Frequently Asked Questions
What is ETF consolidation and what does it mean for investors?
ETF consolidation is a period of range-bound price action after a directional move, where selling pressure pauses but buying conviction has not arrived with enough force to reverse the trend. It means holding existing positions and monitoring support levels rather than adding aggressively or exiting defensively.
Which ETF performed best in June 2026?
ES3, the Singapore equities ETF, was the top performer in June 2026 with a 3.0% gain, its third consecutive monthly advance and the only ETF in the Phillip Securities review with sustained positive momentum.

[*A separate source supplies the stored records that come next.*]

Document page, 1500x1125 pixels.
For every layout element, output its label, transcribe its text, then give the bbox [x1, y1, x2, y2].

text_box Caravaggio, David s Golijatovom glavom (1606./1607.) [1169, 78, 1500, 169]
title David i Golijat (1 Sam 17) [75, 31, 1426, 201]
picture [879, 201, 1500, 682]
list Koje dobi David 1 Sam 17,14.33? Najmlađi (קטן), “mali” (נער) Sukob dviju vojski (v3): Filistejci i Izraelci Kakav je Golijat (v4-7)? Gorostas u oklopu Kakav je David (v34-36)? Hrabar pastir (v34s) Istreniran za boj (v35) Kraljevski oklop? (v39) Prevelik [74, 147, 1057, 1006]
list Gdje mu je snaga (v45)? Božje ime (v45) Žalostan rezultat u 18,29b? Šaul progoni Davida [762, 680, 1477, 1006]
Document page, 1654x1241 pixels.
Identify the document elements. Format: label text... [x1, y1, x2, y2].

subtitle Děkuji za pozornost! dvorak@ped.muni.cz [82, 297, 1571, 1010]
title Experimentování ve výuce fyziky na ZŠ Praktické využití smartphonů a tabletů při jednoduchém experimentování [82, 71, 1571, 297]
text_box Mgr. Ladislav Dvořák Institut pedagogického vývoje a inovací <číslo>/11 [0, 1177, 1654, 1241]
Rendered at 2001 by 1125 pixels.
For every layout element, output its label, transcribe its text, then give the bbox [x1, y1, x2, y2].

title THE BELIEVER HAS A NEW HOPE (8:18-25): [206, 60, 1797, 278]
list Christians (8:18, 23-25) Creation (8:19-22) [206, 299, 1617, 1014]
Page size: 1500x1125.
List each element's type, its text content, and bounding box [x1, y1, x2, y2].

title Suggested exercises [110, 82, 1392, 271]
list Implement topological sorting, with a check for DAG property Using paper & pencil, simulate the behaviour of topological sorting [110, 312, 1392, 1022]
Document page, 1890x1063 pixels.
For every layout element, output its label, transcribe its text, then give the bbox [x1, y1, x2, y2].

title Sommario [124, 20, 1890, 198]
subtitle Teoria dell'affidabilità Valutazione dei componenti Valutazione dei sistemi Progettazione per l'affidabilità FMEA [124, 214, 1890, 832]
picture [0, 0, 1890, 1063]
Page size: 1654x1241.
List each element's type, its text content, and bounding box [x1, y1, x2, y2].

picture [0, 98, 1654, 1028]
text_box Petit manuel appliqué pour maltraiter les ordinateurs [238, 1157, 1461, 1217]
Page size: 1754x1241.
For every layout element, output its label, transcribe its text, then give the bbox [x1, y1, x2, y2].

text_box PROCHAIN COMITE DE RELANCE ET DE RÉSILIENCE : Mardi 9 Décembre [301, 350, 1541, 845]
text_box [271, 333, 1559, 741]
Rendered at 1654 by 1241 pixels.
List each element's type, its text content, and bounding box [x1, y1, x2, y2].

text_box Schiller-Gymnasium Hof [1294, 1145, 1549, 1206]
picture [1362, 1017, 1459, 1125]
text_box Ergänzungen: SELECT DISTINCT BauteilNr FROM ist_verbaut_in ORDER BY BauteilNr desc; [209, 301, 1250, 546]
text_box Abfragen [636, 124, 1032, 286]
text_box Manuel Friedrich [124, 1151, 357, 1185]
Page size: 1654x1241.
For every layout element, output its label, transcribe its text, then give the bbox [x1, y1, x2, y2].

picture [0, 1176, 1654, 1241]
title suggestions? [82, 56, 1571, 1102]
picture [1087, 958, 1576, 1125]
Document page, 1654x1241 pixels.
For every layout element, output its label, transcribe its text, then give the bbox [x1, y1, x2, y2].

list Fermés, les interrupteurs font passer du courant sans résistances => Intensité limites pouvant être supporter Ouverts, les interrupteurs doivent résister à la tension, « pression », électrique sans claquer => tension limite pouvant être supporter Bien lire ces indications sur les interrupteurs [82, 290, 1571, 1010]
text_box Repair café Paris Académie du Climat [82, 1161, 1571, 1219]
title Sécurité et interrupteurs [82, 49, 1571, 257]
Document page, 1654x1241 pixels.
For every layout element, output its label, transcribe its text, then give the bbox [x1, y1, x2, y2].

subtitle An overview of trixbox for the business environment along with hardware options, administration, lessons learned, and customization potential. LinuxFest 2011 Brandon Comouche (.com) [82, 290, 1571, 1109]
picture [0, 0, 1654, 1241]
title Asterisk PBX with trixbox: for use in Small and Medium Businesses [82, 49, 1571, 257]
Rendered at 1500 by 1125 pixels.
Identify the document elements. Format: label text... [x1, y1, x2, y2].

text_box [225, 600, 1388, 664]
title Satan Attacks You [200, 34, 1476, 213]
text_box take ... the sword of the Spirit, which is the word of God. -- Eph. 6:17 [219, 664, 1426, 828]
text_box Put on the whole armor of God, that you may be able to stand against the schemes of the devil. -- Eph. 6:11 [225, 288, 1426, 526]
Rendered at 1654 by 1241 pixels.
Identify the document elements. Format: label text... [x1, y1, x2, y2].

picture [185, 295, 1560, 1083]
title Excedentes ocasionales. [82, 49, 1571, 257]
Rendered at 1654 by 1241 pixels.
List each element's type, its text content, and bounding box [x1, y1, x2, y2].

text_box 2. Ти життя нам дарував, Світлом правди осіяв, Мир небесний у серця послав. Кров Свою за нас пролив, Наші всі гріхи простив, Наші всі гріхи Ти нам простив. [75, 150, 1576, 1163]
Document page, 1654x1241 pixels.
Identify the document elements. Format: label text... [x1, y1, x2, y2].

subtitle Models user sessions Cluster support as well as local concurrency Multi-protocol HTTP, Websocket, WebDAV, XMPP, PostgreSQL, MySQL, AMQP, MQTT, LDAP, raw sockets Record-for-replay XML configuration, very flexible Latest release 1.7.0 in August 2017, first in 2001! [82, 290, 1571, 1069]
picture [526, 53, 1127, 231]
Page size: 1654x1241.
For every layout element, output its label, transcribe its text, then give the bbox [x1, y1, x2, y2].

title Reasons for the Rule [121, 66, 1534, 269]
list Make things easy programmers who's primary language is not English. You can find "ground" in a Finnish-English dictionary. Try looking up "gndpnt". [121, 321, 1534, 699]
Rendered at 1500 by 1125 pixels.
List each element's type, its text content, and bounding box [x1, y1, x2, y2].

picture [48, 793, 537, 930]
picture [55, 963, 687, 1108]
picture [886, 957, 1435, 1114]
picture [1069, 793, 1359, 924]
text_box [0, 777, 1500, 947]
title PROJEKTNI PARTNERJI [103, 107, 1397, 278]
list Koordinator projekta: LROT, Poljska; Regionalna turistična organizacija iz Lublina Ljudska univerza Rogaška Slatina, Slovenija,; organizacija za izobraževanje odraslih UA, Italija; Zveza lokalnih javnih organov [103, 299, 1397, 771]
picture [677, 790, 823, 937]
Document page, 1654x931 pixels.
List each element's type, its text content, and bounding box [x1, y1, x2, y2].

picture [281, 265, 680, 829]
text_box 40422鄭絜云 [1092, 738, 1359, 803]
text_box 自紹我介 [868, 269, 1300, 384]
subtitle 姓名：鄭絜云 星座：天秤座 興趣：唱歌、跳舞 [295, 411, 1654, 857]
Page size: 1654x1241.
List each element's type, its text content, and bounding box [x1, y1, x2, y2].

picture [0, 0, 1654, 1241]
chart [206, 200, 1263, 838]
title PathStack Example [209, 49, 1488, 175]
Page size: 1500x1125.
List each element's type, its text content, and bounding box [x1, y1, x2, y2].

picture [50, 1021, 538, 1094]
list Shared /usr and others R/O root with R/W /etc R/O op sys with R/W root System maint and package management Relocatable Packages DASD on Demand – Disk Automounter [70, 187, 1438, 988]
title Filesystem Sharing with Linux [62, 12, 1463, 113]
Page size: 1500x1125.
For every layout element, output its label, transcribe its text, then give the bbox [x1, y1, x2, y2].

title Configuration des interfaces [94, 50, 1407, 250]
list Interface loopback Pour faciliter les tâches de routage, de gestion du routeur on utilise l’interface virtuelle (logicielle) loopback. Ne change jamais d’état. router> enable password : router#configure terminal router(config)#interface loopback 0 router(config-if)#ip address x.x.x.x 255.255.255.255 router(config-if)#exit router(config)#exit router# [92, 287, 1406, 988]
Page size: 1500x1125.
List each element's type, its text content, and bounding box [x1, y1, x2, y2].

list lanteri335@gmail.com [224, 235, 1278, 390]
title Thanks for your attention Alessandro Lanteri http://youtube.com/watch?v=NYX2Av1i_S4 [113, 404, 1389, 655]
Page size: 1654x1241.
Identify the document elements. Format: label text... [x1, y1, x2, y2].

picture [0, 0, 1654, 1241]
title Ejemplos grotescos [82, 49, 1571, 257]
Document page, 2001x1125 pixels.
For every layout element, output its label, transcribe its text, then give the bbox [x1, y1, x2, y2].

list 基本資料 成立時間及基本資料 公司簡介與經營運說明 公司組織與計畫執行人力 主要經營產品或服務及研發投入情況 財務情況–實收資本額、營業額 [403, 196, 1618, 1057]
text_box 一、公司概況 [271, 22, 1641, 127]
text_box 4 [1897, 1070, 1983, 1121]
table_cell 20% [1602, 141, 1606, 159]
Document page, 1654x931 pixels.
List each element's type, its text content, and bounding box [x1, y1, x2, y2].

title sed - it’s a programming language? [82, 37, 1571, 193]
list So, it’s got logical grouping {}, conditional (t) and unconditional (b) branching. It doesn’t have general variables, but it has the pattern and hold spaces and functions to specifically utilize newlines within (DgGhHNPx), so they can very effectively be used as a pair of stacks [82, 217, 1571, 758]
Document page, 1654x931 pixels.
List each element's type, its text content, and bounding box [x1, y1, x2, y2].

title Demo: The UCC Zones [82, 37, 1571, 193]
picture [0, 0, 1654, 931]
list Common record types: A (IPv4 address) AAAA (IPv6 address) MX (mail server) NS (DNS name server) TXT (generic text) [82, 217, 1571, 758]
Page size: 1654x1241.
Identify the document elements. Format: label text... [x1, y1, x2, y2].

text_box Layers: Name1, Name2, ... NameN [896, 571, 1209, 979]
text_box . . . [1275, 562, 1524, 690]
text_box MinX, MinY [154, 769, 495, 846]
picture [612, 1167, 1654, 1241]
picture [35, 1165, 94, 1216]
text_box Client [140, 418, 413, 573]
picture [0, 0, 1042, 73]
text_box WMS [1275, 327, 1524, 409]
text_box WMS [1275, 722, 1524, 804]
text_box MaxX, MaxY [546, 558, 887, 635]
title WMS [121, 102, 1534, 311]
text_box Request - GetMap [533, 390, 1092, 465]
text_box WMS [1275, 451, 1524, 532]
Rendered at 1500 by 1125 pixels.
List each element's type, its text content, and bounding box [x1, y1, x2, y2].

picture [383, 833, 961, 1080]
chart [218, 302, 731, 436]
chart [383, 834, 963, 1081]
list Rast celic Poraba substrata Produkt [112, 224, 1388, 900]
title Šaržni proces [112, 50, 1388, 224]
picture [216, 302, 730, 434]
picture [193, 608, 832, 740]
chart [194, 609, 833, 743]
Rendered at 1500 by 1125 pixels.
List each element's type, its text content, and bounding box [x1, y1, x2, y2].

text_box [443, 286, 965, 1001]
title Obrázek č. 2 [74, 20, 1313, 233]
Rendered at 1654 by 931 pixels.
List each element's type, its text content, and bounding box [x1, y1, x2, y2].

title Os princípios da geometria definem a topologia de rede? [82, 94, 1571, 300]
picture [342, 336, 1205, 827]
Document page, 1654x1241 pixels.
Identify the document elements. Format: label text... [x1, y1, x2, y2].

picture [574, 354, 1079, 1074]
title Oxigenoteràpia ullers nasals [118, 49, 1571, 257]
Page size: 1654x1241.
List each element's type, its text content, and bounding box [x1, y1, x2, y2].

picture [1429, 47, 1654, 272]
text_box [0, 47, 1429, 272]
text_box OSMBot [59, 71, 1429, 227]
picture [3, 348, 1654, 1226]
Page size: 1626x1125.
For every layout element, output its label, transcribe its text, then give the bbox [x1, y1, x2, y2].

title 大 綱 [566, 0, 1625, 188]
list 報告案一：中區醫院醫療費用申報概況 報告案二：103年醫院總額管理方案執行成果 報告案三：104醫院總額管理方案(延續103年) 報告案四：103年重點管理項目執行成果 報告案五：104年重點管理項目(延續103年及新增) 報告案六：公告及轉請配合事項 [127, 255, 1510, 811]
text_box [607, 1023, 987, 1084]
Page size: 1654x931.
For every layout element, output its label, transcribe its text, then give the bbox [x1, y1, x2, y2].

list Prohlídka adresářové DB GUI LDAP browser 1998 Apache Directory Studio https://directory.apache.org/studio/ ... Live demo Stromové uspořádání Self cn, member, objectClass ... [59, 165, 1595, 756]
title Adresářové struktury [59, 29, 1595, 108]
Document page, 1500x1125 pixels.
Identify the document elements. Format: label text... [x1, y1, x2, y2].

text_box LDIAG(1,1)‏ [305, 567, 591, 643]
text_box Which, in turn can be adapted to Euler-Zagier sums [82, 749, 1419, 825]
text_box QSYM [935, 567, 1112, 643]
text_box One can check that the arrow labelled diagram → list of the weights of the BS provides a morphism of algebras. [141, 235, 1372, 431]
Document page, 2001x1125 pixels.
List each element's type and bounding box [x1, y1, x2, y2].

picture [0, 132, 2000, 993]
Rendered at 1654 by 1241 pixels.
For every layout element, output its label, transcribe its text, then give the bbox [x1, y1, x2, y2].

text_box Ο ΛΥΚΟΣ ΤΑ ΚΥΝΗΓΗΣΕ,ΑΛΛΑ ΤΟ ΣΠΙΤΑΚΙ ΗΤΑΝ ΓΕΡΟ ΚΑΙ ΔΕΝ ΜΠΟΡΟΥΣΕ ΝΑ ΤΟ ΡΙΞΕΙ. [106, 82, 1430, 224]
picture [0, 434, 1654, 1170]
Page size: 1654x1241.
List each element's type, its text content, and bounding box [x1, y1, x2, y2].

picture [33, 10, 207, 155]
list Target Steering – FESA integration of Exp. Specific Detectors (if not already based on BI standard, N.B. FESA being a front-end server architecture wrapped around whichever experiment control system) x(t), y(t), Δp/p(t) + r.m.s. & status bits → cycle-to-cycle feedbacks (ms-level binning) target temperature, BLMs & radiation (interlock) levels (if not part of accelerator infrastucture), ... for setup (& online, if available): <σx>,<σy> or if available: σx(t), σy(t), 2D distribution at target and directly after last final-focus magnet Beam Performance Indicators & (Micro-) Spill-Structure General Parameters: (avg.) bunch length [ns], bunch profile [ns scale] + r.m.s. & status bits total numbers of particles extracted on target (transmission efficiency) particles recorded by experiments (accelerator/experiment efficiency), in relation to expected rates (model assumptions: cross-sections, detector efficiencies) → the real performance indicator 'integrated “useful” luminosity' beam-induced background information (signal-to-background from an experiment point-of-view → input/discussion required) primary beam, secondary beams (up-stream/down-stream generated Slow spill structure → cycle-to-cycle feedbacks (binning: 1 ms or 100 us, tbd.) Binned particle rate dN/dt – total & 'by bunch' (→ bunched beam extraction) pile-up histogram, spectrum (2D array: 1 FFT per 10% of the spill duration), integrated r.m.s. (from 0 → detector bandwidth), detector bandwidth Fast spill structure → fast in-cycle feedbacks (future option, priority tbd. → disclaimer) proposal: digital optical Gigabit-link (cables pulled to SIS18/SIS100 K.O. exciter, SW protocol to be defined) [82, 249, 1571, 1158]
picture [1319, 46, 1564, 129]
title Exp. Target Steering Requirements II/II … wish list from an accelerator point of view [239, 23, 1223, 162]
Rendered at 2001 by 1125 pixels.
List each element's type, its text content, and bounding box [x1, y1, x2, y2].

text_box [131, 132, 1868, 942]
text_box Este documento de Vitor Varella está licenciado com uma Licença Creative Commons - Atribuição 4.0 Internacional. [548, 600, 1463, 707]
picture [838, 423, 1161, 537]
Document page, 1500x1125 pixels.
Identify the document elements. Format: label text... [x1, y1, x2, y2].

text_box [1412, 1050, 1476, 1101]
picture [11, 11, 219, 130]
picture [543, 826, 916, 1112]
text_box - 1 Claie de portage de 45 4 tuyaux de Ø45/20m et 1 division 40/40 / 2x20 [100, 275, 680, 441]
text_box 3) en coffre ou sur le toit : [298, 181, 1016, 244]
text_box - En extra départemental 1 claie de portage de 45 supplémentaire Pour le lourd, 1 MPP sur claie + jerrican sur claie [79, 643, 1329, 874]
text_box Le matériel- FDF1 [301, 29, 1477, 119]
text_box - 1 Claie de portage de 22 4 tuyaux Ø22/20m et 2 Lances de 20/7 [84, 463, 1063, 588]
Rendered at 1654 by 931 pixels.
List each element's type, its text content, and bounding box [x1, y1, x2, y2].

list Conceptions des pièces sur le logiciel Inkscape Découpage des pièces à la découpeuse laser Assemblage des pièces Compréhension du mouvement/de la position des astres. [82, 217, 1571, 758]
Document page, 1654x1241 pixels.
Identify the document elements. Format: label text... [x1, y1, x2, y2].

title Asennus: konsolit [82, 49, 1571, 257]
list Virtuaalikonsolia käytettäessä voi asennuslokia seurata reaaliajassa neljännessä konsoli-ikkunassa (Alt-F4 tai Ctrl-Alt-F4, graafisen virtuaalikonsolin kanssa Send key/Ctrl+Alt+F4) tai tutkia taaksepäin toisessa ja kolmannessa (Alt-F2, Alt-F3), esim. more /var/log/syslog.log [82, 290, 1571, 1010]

Why did BITO drop so much in June 2026?
BITO fell 20.2% in June 2026, extending what was already a second successive month of heavy losses, with Phillip Securities Research projecting the bearish trend to continue into July with a potential downside target of approximately US$7.44 (the August 2024 swing low) and no near-term floor identified.
What support levels should ETF investors watch in July 2026?
The key support levels to monitor are US$93.40 for IEF, US$77.50 for GLDM, US$148-US$154 for XOP, and HKD$74.65-HKD$77.10 for 2828; a break below any of these levels signals the consolidation thesis has failed and the downtrend is likely to extend.
How did gold ETFs perform in the first half of 2026?
GLDM, the gold ETF, fell 11.6% in June 2026, marking its fourth consecutive monthly decline and bringing prices down to the October 2025 swing low of US$77.50, the level that separates continued consolidation from a fresh leg lower.